_Information_.
= = = =

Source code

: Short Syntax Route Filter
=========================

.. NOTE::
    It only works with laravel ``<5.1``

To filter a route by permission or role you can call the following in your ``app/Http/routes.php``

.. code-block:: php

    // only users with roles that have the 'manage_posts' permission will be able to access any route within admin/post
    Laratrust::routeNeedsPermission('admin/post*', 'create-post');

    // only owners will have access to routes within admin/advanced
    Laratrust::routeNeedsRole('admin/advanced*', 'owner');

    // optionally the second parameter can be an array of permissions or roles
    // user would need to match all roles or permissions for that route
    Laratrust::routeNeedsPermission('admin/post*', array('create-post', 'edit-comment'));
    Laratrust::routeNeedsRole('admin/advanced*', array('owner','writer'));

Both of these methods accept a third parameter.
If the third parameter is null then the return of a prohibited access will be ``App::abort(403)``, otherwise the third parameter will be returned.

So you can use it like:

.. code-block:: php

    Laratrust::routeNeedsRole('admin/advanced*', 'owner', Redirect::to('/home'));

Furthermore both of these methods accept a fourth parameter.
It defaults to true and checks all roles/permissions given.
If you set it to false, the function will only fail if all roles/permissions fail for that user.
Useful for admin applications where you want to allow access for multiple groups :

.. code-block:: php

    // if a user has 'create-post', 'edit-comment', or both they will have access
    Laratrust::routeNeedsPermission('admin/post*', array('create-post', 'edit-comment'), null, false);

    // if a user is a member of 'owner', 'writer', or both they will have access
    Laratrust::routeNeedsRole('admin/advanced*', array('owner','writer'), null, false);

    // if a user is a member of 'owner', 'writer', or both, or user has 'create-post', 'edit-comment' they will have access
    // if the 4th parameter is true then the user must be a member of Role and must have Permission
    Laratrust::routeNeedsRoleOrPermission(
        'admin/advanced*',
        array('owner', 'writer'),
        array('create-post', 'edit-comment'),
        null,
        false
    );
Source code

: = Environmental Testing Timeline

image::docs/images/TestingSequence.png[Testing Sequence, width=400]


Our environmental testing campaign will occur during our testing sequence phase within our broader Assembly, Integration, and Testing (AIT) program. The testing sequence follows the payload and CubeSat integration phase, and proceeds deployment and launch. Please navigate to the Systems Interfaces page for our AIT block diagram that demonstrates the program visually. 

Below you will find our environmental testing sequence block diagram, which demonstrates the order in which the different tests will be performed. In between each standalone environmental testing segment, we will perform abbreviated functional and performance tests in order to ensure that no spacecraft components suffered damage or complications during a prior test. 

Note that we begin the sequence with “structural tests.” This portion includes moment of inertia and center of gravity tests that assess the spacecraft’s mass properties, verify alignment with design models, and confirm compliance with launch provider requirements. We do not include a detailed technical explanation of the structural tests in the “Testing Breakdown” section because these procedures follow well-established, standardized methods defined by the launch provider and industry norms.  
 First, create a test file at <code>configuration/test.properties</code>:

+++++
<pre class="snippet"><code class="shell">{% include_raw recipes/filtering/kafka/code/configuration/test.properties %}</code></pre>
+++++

= = = =

_Directive_. Reproduce the preceding entries exactly and completely.

_Response area_.
Source code

: Short Syntax Route Filter
=========================

.. NOTE::
    It only works with laravel ``<5.1``

To filter a route by permission or role you can call the following in your ``app/Http/routes.php``

.. code-block:: php

    // only users with roles that have the 'manage_posts' permission will be able to access any route within admin/post
    Laratrust::routeNeedsPermission('admin/post*', 'create-post');

    // only owners will have access to routes within admin/advanced
    Laratrust::routeNeedsRole('admin/advanced*', 'owner');

    // optionally the second parameter can be an array of permissions or roles
    // user would need to match all roles or permissions for that route
    Laratrust::routeNeedsPermission('admin/post*', array('create-post', 'edit-comment'));
    Laratrust::routeNeedsRole('admin/advanced*', array('owner','writer'));

Both of these methods accept a third parameter.
If the third parameter is null then the return of a prohibited access will be ``App::abort(403)``, otherwise the third parameter will be returned.

So you can use it like:

.. code-block:: php

    Laratrust::routeNeedsRole('admin/advanced*', 'owner', Redirect::to('/home'));

Furthermore both of these methods accept a fourth parameter.
It defaults to true and checks all roles/permissions given.
If you set it to false, the function will only fail if all roles/permissions fail for that user.
Useful for admin applications where you want to allow access for multiple groups :

.. code-block:: php

    // if a user has 'create-post', 'edit-comment', or both they will have access
    Laratrust::routeNeedsPermission('admin/post*', array('create-post', 'edit-comment'), null, false);

    // if a user is a member of 'owner', 'writer', or both they will have access
    Laratrust::routeNeedsRole('admin/advanced*', array('owner','writer'), null, false);

    // if a user is a member of 'owner', 'writer', or both, or user has 'create-post', 'edit-comment' they will have access
    // if the 4th parameter is true then the user must be a member of Role and must have Permission
    Laratrust::routeNeedsRoleOrPermission(
        'admin/advanced*',
        array('owner', 'writer'),
        array('create-post', 'edit-comment'),
        null,
        false
    );
Source code

: = Environmental Testing Timeline

image::docs/images/TestingSequence.png[Testing Sequence, width=400]


Our environmental testing campaign will occur during our testing sequence phase within our broader Assembly, Integration, and Testing (AIT) program. The testing sequence follows the payload and CubeSat integration phase, and proceeds deployment and launch. Please navigate to the Systems Interfaces page for our AIT block diagram that demonstrates the program visually. 

Below you will find our environmental testing sequence block diagram, which demonstrates the order in which the different tests will be performed. In between each standalone environmental testing segment, we will perform abbreviated functional and performance tests in order to ensure that no spacecraft components suffered damage or complications during a prior test. 

Note that we begin the sequence with “structural tests.” This portion includes moment of inertia and center of gravity tests that assess the spacecraft’s mass properties, verify alignment with design models, and confirm compliance with launch provider requirements. We do not include a detailed technical explanation of the structural tests in the “Testing Breakdown” section because these procedures follow well-established, standardized methods defined by the launch provider and industry norms.  
 First, create a test file at <code>configuration/test.properties</code>:

+++++
<pre class="snippet"><code class="shell">{% include_raw recipes/filtering/kafka/code/configuration/test.properties %}</code></pre>
+++++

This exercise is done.